* _How to complete this task_:
List every line of the rows below that includes the string "many".

* _Source material_:
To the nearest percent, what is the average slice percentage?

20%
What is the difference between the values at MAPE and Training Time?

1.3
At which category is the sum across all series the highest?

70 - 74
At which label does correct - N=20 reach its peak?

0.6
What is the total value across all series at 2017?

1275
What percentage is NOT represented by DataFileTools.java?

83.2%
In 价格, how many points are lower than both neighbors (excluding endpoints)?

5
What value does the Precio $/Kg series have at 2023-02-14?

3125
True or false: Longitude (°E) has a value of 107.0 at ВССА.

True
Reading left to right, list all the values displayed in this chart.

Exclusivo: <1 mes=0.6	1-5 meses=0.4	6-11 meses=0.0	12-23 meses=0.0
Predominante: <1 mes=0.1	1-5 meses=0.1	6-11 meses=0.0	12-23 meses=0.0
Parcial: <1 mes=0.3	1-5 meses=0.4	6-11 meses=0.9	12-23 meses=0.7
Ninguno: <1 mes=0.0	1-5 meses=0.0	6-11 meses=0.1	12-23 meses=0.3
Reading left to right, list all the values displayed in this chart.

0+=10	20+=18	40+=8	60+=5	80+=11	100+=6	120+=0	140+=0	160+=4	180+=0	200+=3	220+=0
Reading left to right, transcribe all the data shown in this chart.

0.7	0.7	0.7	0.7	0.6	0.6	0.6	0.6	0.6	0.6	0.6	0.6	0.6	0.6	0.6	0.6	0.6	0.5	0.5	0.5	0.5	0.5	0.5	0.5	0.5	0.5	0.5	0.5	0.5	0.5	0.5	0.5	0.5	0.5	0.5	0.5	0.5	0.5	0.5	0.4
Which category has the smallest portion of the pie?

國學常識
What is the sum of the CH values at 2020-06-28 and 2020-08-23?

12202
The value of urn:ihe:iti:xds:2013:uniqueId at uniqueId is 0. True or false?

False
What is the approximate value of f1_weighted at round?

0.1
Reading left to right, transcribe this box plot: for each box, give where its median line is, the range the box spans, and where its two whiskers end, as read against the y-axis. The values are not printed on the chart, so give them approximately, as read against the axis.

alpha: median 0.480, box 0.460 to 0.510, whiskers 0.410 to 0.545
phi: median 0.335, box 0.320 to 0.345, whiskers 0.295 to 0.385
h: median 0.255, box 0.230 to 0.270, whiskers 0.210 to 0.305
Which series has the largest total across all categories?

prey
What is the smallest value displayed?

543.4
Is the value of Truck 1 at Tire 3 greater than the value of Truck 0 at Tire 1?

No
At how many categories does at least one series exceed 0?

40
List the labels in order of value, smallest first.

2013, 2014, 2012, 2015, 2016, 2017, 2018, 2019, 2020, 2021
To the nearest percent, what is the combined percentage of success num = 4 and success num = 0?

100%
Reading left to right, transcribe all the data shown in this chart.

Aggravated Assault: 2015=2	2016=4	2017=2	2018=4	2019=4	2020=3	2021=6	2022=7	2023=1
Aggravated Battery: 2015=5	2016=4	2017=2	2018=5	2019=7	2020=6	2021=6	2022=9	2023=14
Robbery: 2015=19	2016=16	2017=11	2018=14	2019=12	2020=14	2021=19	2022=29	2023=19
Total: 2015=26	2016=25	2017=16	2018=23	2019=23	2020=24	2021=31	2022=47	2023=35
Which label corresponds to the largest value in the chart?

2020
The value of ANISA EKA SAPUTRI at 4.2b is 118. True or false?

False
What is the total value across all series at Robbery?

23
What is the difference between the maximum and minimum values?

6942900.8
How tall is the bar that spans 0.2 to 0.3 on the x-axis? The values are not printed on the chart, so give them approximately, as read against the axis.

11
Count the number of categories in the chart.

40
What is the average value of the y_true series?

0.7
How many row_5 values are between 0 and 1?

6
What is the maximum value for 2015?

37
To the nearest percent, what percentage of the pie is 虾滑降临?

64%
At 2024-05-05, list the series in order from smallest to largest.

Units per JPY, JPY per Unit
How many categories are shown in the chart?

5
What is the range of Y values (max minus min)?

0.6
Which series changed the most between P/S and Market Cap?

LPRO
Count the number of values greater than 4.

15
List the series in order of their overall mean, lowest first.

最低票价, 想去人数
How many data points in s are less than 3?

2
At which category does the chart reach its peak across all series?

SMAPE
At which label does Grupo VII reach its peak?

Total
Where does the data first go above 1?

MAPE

* _Response for this exercise_:
In 价格, how many points are lower than both neighbors (excluding endpoints)?
At how many categories does at least one series exceed 0?
How many row_5 values are between 0 and 1?
How many categories are shown in the chart?
How many data points in s are less than 3?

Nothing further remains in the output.